[Opening DATA SECTION section]

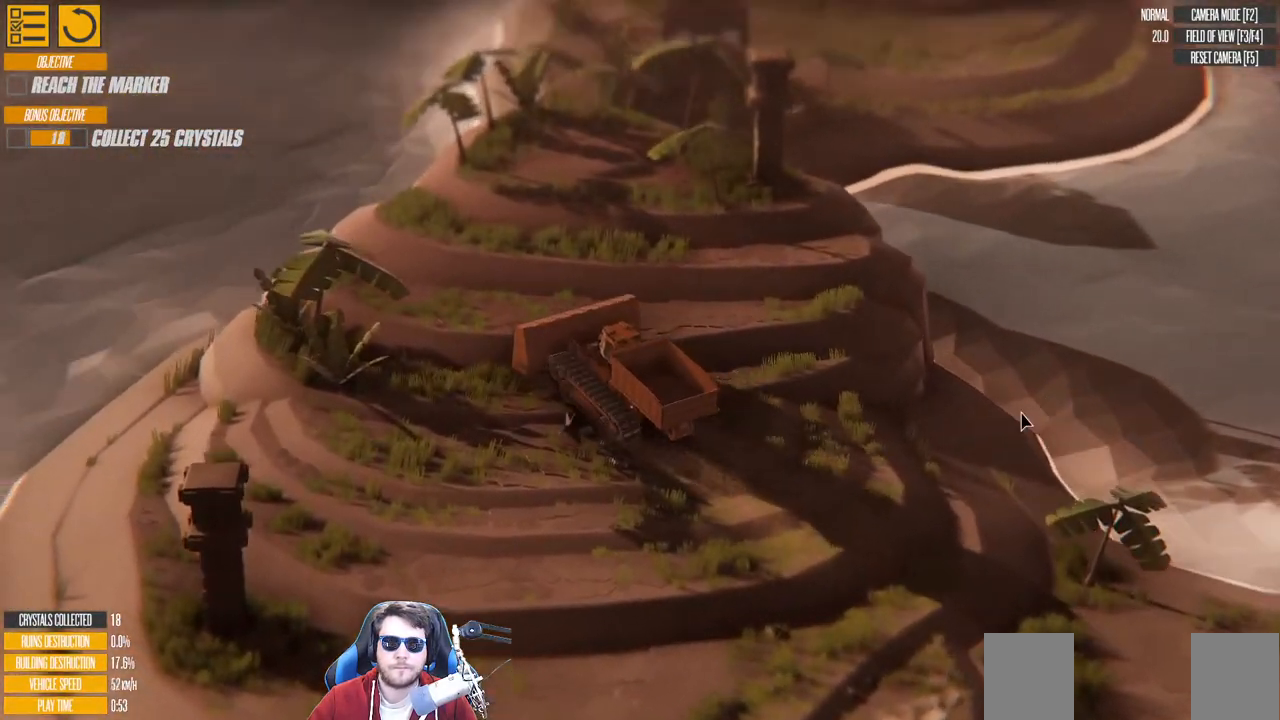
{"keys": ["d", "w"], "events": [[183, "d", "up"], [433, "d", "down"]]}
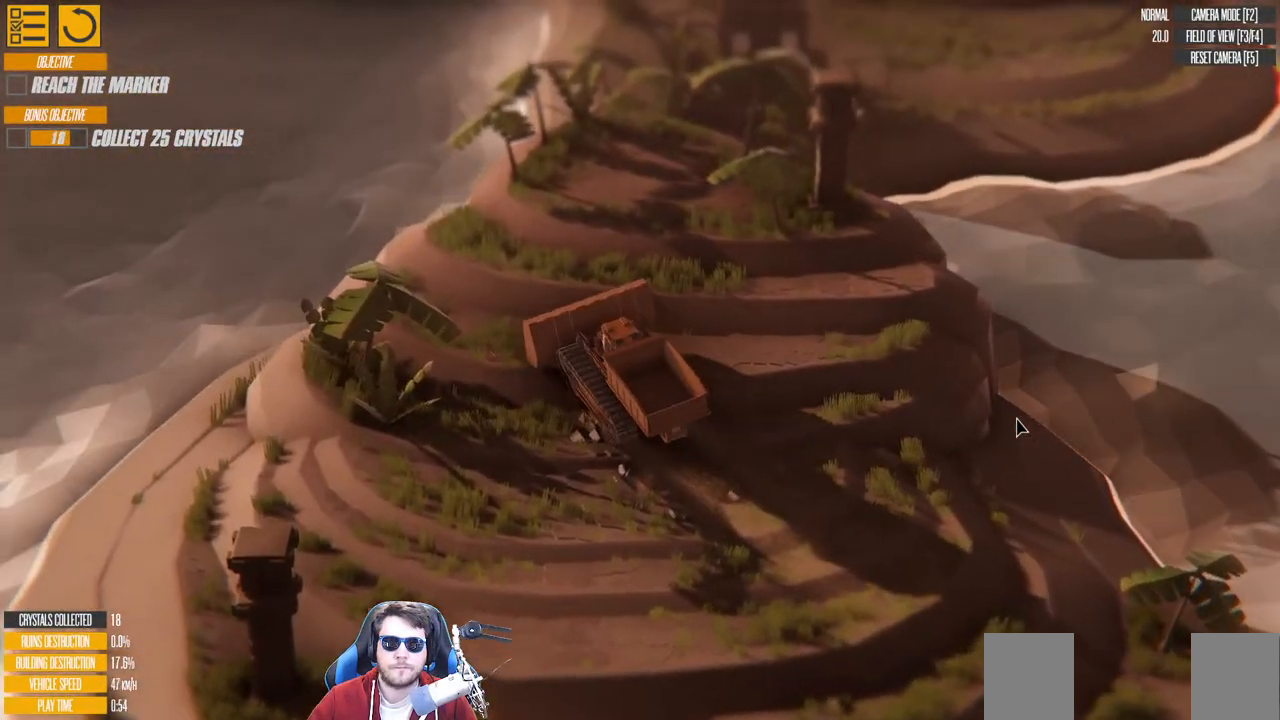
{"keys": ["d"], "events": [[233, "w", "up"]]}
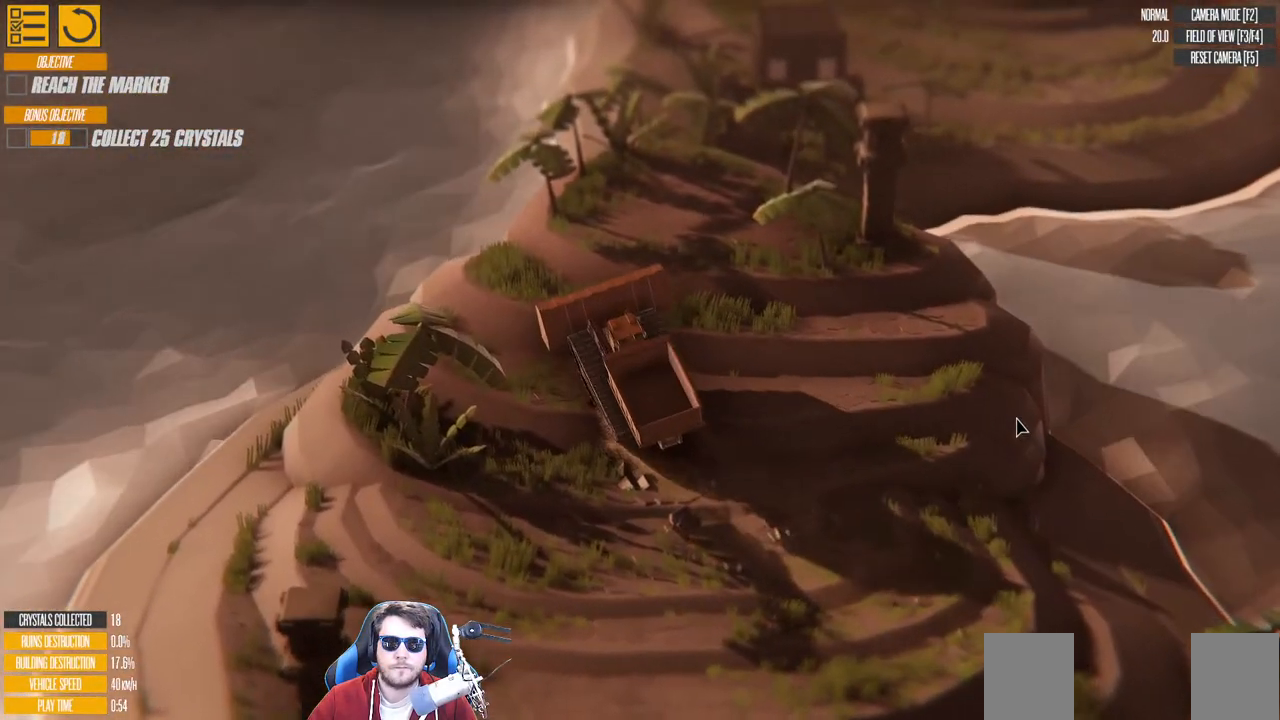
{"keys": ["w"], "events": [[100, "w", "down"], [283, "d", "up"]]}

[Closing DATA SECTION section]

WORK REQUEST
Looking at the data above, show all lines where the word "down" occurs.

TASK ANSWER
{"keys": ["d", "w"], "events": [[183, "d", "up"], [433, "d", "down"]]}
{"keys": ["w"], "events": [[100, "w", "down"], [283, "d", "up"]]}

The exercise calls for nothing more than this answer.